As time went on my friend became something: a bunny. I think mostly because a little bunny could sleep under my bed. When my friend went from being nothing to a bunny, our relationship changed. It could no longer talk to me. It also did not need to be taken care of anymore. We were more like equals. By coincidence, on my fifth or sixth birthday my aunt gave me a stuffed rabbit. The second I unwrapped the toy rabbit my imaginary bunny was instantly zapped into the body of my new stuffed one. I was so excited that I could introduce my longtime friend to everyone and could take him with me wherever I went.

My imaginary friend was my imaginary body. She lived only in the mirror and I talked to her often. She looked exactly the same as me, but she was thinner than my real reflection. She had my same name, but wasn’t me. I would visit with her whenever I felt insecure, lost, afraid, or if I’d been in a situation that hurt me. It felt good when I could see her and talk to her. She kept me from feeling things that hurt because when I saw her everything was perfect. That was important. I would check everything about her to make sure it was always the same and perfect. When I talked to her, things didn’t hurt me as much. I felt good in my body when I saw her the way I did, but she also scared me into anger, self-hatred, sadness and shame when she looked different than what I expected and I didn’t know why or how that happened. In my diary I wrote down all her thoughts and feelings. It was safe that way, to experience through her.
Seattle, USA

In Italy where I was born, my family lived in a medium-size penthouse with a humongous terrace, the view unobstructed by other buildings, with blue skies and drifting clouds. I remember bicycle riding, hopscotch, drawing and more drawing, and then listening to stories told by my older siblings and parents.

One day my mother told me that when she was pregnant with me, she had a miscarriage. My twin was a boy. I shared three months inside her womb with another being before he was gone and I was left alone.

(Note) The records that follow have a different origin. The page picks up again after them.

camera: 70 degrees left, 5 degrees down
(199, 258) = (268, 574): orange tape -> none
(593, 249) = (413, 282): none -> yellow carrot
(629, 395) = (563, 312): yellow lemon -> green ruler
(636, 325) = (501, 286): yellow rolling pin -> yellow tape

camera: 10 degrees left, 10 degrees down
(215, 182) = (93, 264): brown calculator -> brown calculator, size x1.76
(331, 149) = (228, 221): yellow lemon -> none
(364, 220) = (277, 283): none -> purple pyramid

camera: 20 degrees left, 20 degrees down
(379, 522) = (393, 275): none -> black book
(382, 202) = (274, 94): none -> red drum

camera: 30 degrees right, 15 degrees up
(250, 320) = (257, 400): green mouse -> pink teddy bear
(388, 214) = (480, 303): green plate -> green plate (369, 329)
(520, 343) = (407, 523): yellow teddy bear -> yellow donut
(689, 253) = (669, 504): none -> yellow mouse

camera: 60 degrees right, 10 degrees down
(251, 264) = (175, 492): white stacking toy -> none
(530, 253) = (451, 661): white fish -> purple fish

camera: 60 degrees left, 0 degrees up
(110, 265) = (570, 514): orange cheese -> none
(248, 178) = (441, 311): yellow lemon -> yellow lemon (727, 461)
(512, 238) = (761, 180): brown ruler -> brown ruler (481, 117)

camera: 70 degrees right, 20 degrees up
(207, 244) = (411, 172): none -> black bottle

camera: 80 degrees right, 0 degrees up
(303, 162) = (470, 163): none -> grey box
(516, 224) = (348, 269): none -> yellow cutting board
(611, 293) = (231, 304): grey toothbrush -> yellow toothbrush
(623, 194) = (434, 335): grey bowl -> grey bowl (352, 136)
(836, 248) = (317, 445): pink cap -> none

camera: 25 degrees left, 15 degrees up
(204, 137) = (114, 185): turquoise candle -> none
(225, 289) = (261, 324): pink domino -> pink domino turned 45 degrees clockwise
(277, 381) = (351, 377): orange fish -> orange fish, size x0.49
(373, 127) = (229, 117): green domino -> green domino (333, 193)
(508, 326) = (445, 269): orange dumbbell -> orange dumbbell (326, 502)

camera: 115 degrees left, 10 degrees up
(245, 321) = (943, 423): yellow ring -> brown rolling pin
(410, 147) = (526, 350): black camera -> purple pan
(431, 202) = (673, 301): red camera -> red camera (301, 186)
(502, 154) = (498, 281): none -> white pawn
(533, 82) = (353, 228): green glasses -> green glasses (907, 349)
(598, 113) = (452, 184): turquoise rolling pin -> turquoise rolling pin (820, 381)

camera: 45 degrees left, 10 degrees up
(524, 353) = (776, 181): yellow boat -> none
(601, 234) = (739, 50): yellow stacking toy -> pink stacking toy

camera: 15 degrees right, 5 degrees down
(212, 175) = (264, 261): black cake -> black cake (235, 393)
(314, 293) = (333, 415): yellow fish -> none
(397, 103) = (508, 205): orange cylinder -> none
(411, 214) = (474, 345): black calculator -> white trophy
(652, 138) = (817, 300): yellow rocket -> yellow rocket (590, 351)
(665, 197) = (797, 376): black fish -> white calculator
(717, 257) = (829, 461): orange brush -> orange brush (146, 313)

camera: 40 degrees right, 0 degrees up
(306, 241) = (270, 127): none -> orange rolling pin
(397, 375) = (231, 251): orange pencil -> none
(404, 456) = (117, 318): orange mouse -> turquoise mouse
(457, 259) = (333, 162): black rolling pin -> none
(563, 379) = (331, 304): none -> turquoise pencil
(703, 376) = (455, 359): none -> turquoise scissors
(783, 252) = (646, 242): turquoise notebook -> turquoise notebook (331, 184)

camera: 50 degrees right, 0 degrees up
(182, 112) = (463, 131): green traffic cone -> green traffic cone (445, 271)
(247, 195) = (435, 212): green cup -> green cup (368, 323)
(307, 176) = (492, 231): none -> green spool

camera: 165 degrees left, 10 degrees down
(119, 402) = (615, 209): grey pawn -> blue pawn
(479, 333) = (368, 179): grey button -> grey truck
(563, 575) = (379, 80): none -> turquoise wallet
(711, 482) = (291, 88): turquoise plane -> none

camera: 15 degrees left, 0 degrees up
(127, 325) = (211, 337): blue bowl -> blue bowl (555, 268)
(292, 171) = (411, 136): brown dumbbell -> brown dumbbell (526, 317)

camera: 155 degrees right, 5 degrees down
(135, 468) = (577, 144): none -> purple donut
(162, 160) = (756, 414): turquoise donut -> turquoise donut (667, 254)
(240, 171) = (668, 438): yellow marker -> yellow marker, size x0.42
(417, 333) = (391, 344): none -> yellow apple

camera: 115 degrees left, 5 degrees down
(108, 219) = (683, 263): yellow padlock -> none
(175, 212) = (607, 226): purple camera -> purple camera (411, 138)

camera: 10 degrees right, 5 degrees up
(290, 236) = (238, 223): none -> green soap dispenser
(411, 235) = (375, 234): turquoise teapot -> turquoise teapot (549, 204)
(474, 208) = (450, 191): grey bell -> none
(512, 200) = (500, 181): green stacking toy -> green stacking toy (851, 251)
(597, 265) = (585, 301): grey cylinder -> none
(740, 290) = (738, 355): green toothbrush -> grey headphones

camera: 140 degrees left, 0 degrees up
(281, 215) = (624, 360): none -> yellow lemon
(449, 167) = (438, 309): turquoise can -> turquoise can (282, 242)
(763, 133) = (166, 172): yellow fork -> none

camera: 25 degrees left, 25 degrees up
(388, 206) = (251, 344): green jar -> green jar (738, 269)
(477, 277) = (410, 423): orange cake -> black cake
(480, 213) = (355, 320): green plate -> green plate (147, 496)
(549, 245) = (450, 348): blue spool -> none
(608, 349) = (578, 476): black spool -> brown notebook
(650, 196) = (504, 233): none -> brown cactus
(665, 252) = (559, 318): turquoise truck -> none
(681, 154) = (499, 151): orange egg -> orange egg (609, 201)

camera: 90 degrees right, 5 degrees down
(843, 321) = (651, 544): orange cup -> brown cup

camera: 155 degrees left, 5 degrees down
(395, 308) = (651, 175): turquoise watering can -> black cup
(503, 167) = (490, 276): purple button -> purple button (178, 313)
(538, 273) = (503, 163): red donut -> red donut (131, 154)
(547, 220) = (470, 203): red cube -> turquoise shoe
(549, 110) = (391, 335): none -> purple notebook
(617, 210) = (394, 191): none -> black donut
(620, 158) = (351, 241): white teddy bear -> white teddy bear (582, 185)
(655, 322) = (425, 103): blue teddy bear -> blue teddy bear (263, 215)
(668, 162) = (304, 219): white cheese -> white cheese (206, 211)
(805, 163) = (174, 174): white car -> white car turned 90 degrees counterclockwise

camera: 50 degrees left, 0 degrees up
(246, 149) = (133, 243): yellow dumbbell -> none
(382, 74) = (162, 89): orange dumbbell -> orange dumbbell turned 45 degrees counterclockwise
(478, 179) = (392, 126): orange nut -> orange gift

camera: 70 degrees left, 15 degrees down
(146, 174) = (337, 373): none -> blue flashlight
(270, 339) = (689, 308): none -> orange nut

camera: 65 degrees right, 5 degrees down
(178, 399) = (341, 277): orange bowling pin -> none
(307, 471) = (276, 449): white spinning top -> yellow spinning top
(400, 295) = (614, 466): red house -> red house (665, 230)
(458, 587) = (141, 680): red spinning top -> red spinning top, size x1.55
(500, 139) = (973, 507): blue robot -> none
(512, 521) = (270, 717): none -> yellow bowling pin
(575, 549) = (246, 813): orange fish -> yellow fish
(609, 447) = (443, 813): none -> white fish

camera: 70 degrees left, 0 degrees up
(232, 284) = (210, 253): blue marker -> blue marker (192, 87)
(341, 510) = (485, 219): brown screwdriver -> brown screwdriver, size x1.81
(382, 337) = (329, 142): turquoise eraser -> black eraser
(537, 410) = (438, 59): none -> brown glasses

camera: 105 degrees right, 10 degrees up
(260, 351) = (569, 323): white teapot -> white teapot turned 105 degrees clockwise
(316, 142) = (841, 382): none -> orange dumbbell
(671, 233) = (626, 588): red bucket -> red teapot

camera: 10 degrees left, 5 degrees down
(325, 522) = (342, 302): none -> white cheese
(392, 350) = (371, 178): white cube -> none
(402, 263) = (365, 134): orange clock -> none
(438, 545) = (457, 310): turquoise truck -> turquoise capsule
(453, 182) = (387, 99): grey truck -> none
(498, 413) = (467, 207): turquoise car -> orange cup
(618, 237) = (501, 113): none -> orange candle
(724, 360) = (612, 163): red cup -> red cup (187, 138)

I wonder whether my personality, my instinct, who I am today, is influenced by those three months of time, growing and sharing fluids, male hormones and physical bumps. Sometimes it feels like retrieving remote memory. It is exciting to know even then, I was not alone!
Magazine Editor

I didn't exactly have an imaginary friend, as I have a twin brother and we were each other's mute friends. But, in a way, I thought I was imaginary or that my brother and I both were. I often believed I wasn't really real or that I was an invisible secret person with eyes and ears but no body, sort of a detached, dual personality. Sometimes, I floated above the earth like a small cloud. When I did envision myself with a body, I was smaller than an insect and lived inside tiny ship models in museums, behind glass, quietly roaming a microscopic world. Sometimes I still like to feel invisible.
Fawn Krieger is a sculptor living in NYC, USA.